Pasaron un par de meses y, cuando lo volví a ver, no lo reconocí. Era un anciano, de mirada opaca, demacrado, encorvado, de aspecto descuidado. “¿Cáncer?”, pregunté. “No”, me respondieron, “Sus tres hijos salieron en balsa hace un mes, y no llegaron… ”
No he visto las imágenes del cuerpo sin vida del niño migrante, que se ahogó tratando de llegar a Europa, ni los cuerpos putrefactos encerrados en una camioneta a la orilla de una autopista austriaca. No quiero verlos. Pero he visto la desesperación de los refugiados del Medio Oriente tratando de cruzar las fronteras en Grecia y Macedonia, de los desesperados estancados en la estación de trenes de Budapest; los vi en Cojímar, armando sus balsas en el 93, y en Chiapas, cruzando el rio Usumacinta, asediados por las Maras y la corrupción de los policías mexicanos.

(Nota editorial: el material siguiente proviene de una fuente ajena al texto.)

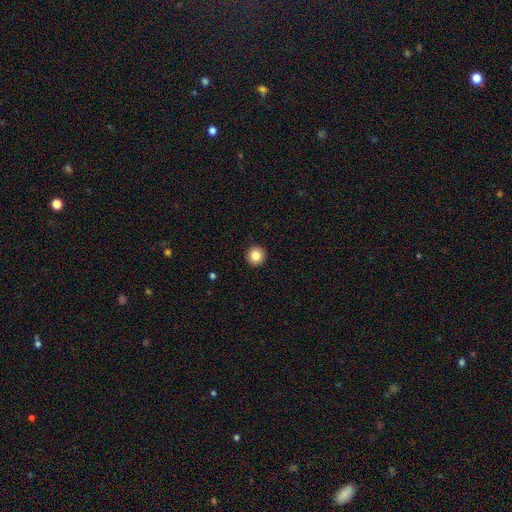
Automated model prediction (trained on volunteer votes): Overall: smooth (84%). How rounded: round (96%). Merging: none (94%).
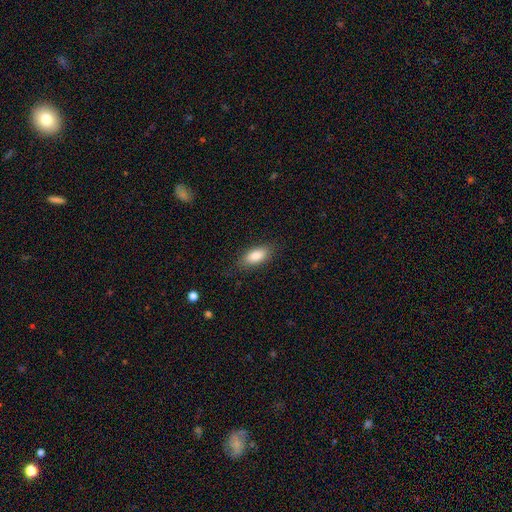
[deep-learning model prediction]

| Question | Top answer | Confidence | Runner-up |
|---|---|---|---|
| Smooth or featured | smooth | 85% | featured or disk (8%) |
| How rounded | in between | 86% | cigar-shaped (11%) |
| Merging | none | 83% | minor disturbance (13%) |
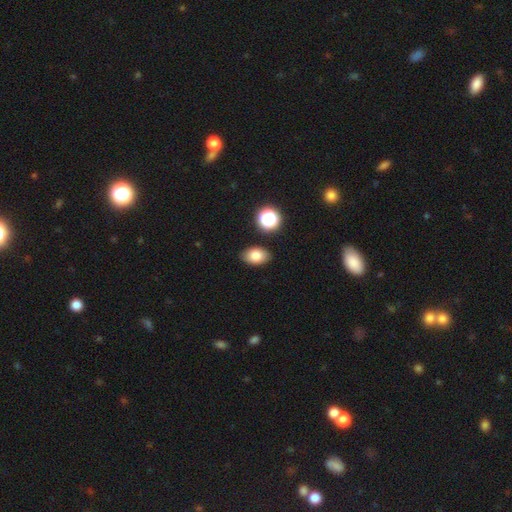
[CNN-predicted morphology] A smooth galaxy with no disk features (82%) that is in between round and cigar-shaped (85%). Merging: none (86%).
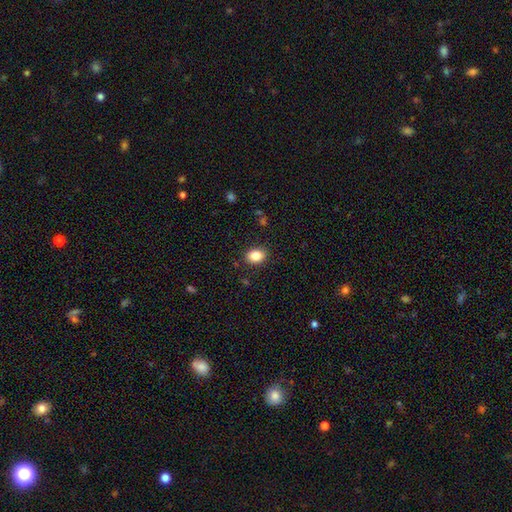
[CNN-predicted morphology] This appears to be a smooth galaxy with no disk features (86%) that is in between round and cigar-shaped (67%). Merging: none (88%).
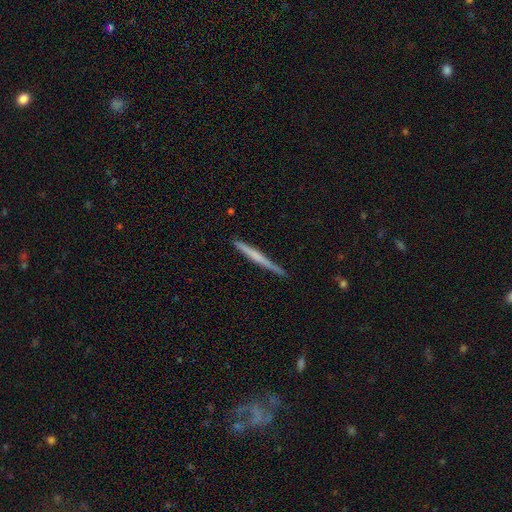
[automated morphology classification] Smooth or featured? smooth (48%)
Merging? none (88%)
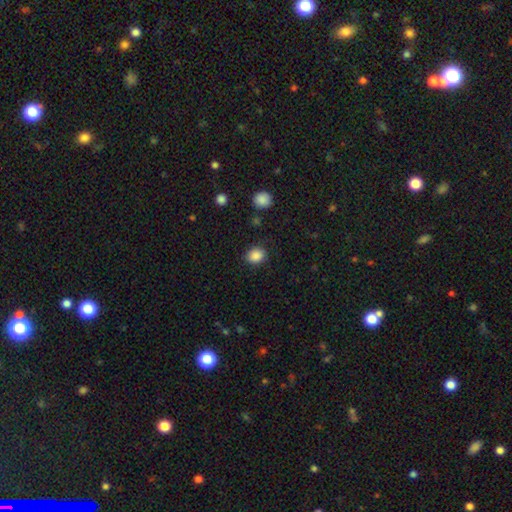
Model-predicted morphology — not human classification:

También los veo por acá, podando jardines, en las cocinas de los restaurantes, en los estacionamientos de Home Depot, hacinados, tratando de ganar algo de dinero, malviviendo, a merced del oportunismo de un Trump o de la crueldad de la milicia de los rancheros de Arizona.
Todos han perdido algo: país, familia, la esposa, la infancia de sus hijos, un compañero de viaje. Huyen, sin distinción, en busca de mejores oportunidades. Huyen de sus políticos, de los fanáticos, de la miseria que los rodea. Algunos mueren bajo la cobertura de la gran prensa; otros, se ahogan a solas, o son enterrados en el desierto. Pero nada puede detener a los que huyen de males mayores.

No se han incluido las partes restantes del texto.